I may have started that race thinking it was just me and city asphalt but I finished and shared it, hand-in-hand (literally) with two incredible people, not to mention 15,000 others and a lot of open air. It was the most physically demanding experience of my life (to date) and if there’s one thing I can share with you.. something meaningful, it’s this:
It becomes a simple request of asking your body to keep going. It’s simple: will you ask your body to do it and when your body doesn’t answer, will you answer for it?
A special thank you to everyone who came out and supported us or even thought about us on race day, + Chais (Full Course Travel) for taking memorable photos during the race, as seen in this post.
Living in balance
While in Saint Martin/Sint Maarten this spring, I finished a book by Osho called Awareness. I learned so much from the book. I highly recommend the read. I did manage to question a few of Osho’s views on ever-debatable topics such as medicine, scientific advancements, and surprisingly, the purpose of Yoga. But to me, in every respect, it’s healthy to question the views of your teachers and leaders–absolutely no one gets to stop learning.
Osho overwhelms readers with the concept of Awareness–as he should. Real awareness is very difficult to achieve and something people (maybe excluding Buddhas) must work for in every present moment.
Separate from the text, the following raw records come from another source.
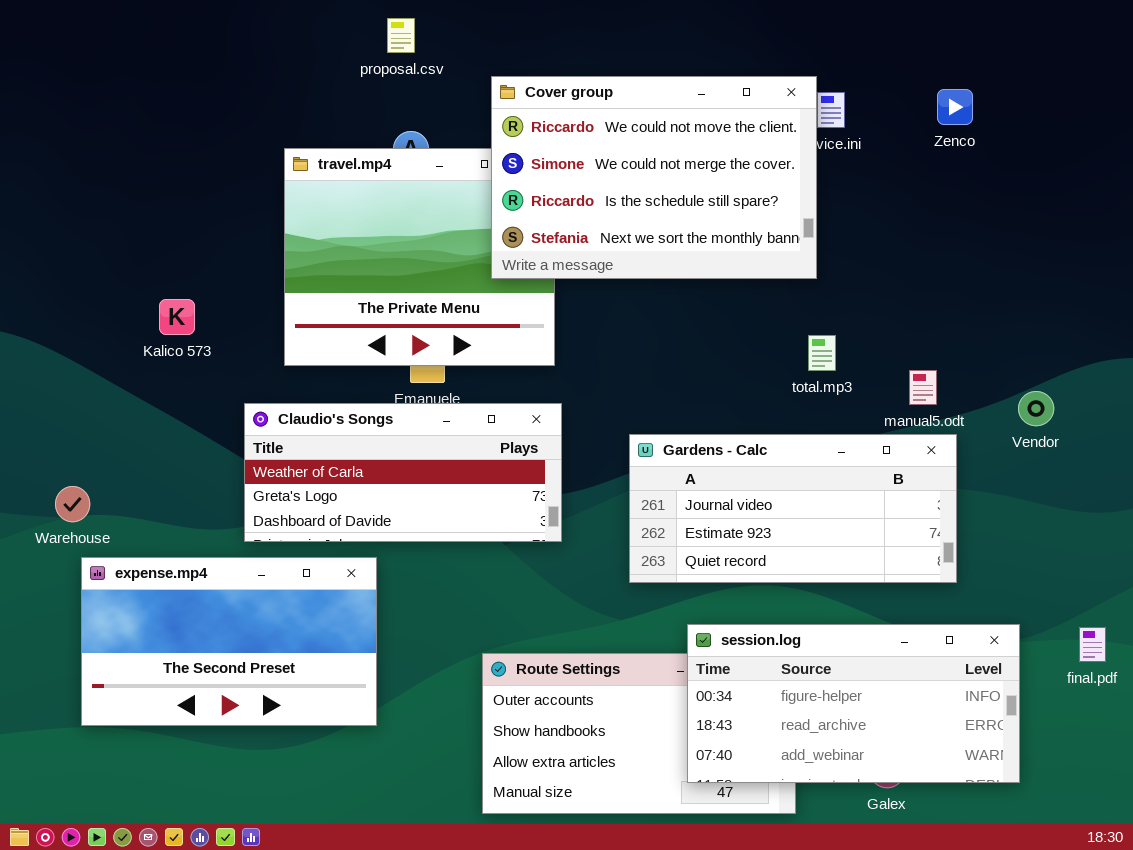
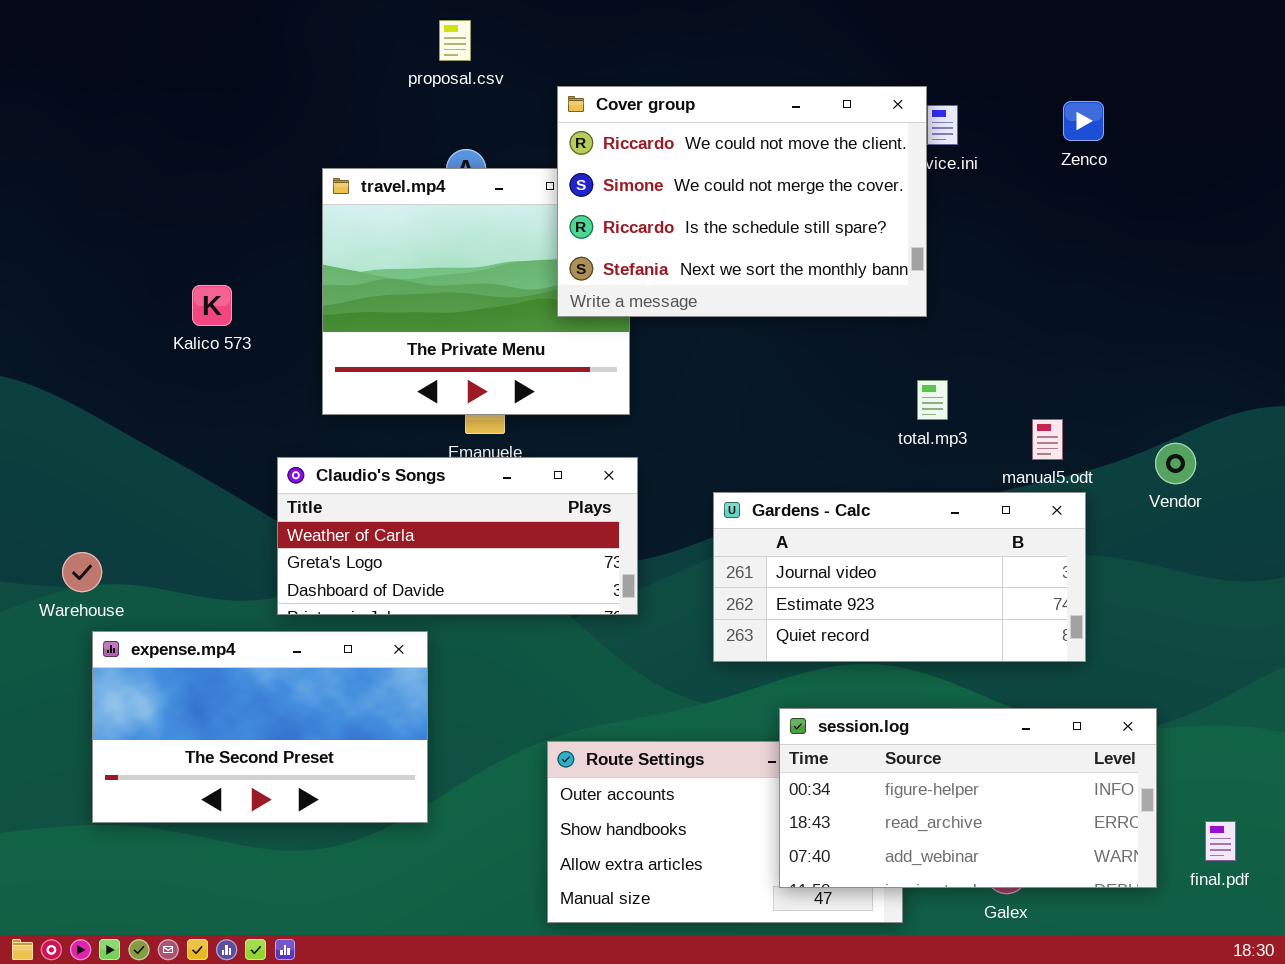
Kalico 573: [159,299,195,335] -> [192,285,232,326], moved
final.pdf: [1079,627,1106,662] -> [1205,821,1236,861], moved

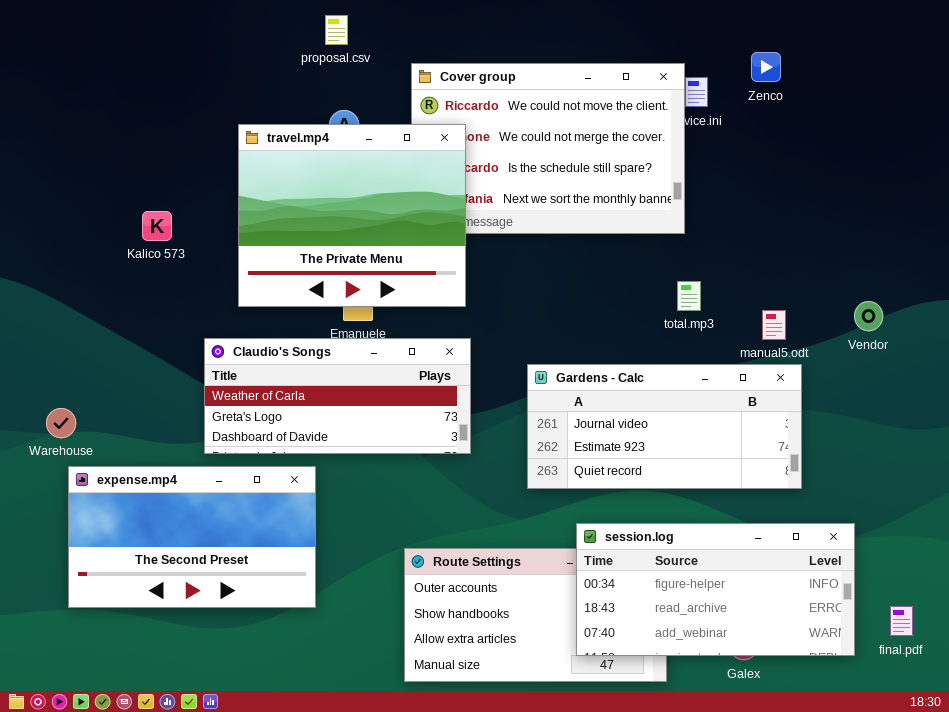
Zenco: [1063,101,1104,141] -> [751,52,781,82], moved
travel.mp4: [322,168,630,415] -> [238,124,466,307], raised
Vendor: [1155,443,1196,484] -> [854,301,883,331], moved

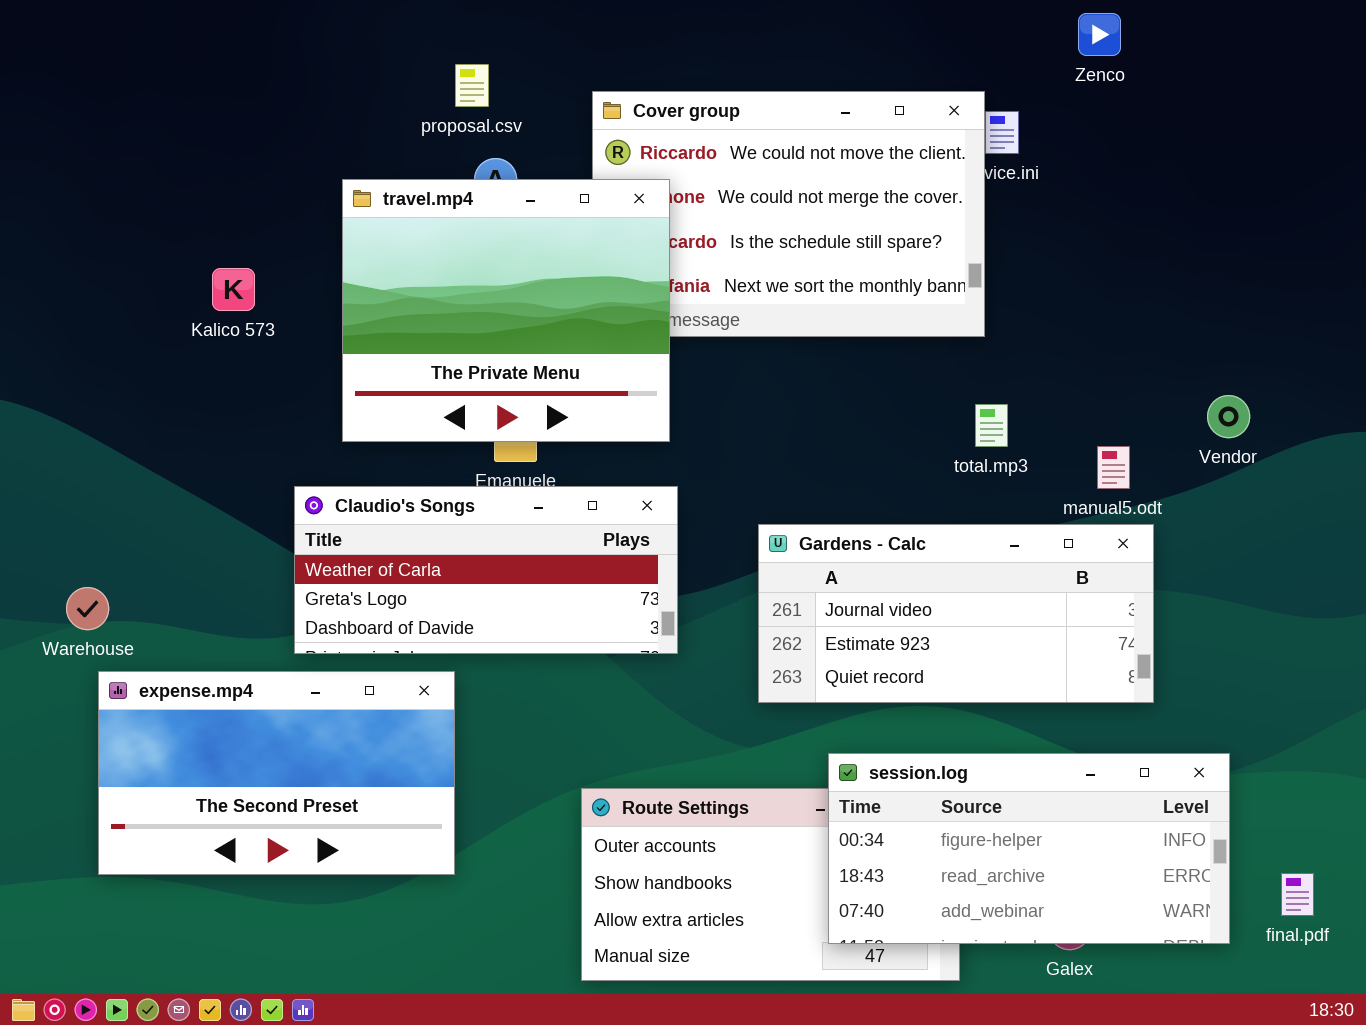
proposal.csv: [325,15,348,45] -> [455,64,489,107], moved
Zenco: [751,52,781,82] -> [1078,13,1121,56], moved
Kalico 573: [142,211,172,241] -> [212,268,255,311], moved
Vendor: [854,301,883,331] -> [1207,395,1250,438], moved

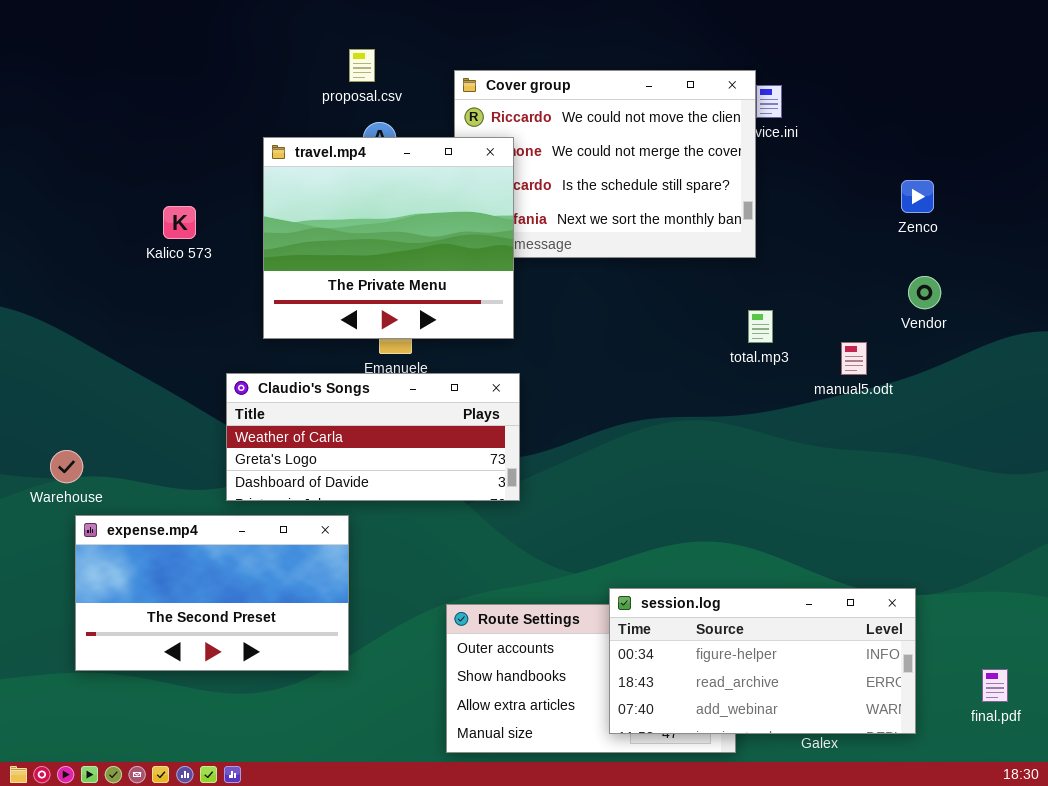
Zenco: [1078,13,1121,56] -> [901,180,934,213], moved
Vendor: [1207,395,1250,438] -> [908,276,941,309], moved
Gardens - Calc: [758,524,1154,703] -> none, closed
session.log: [828,753,1230,944] -> [609,588,916,734], moved

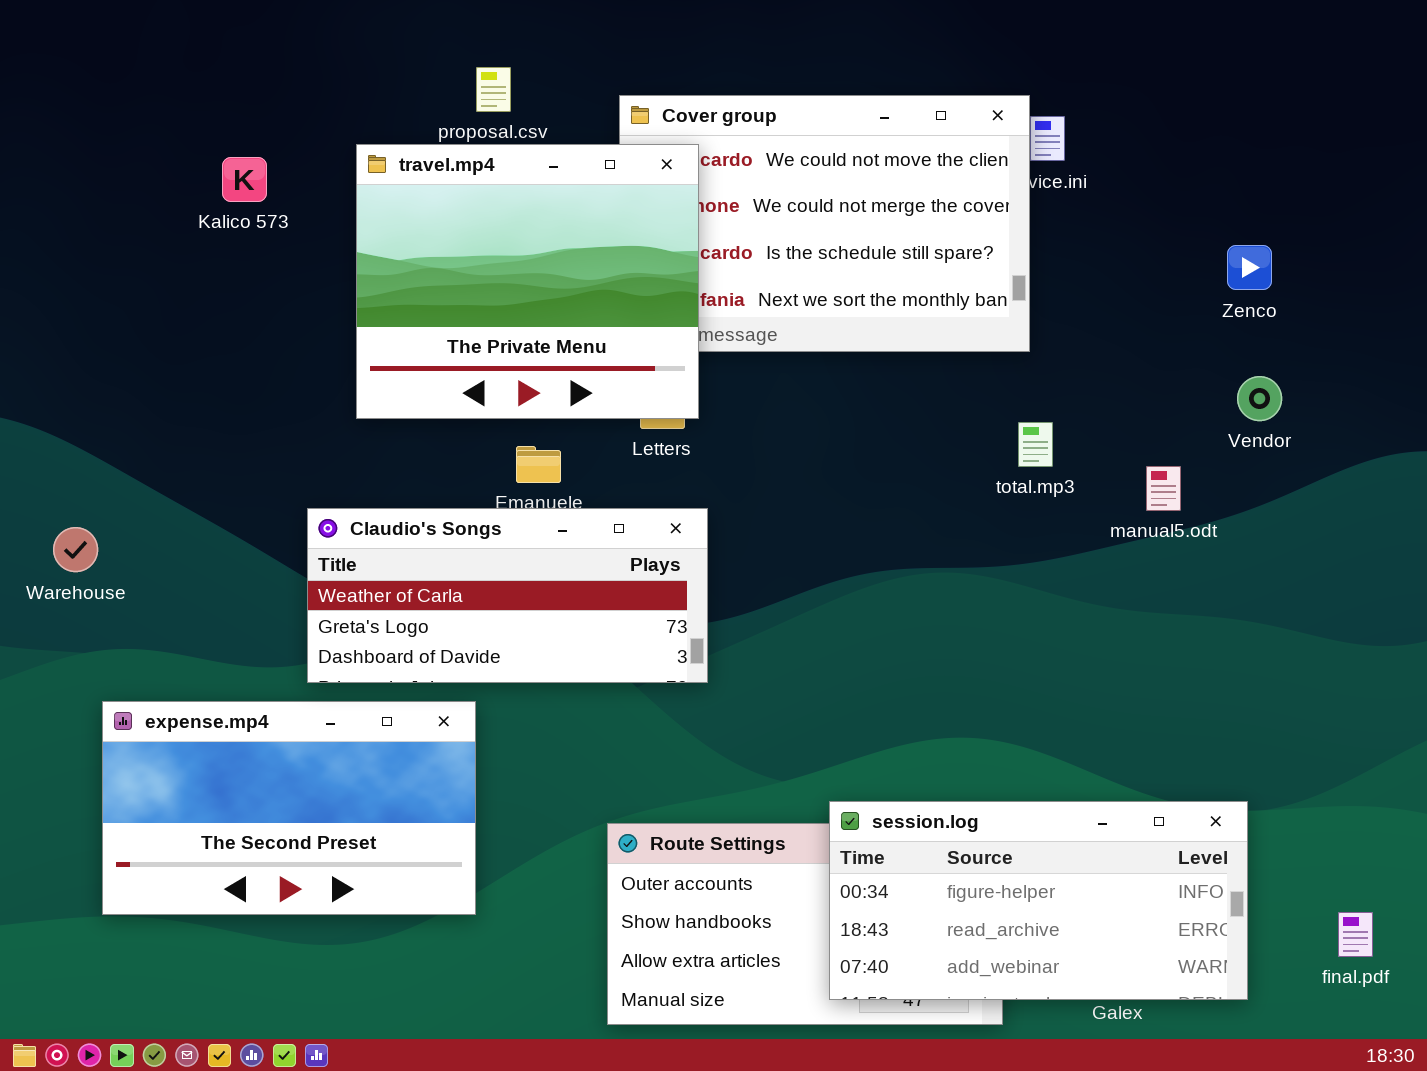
travel.mp4: [263,137,514,339] -> [356,144,699,419], moved
Kalico 573: [163,206,196,239] -> [222,157,267,202], moved
Warehouse: [50,450,83,483] -> [53,527,98,572], moved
One of the best ways to achieve this concept of awareness is meditation. And, as Osho points out, there are several key points to remember along the way…
You are alive only in the proportion that you are aware. Awareness is the difference between death and life. You are not alive just because you are breathing; you are not alive just because your heart is beating.
We all know this is true. Zach Sobiech just taught the world this lesson over the last 24 hours. He’s not the only one though. So many people throughout our lives teach us this concept and somehow so many people manage to continue doing things they don’t enjoy doing. All because of fear, of failure, rejection, etc.
Why? Also, who cares?
Rejection is out of weakness—you are afraid. Stronger people would like to absorb everything that life gives. Religious, irreligious, moral, immoral, divine, devilish—it makes no difference; the strong person absorbs everything. And he [or she] is richer for it.
The next time you are faced with a decision that sparks concern(s) of rejection, keep it simple. Do what you are afraid to do. There is no chance for rejection when it will only make you stronger.
Control is a poor substitute for awareness, a very poor substitute; it doesn’t help much.
Awareness has nothing to do with being in control.
The world is beautiful, adventurous; it is a challenge, it enriches. Don’t lose that opportunity—whenever the world knocks at your door and calls you, go out. Go out fearlessly—there is nothing to lose, there is everything to gain. But don’t get lost. Don’t go on and on and get lost; sometimes come back home.
Hold that head up high, focus on what you have within, and go, go, go!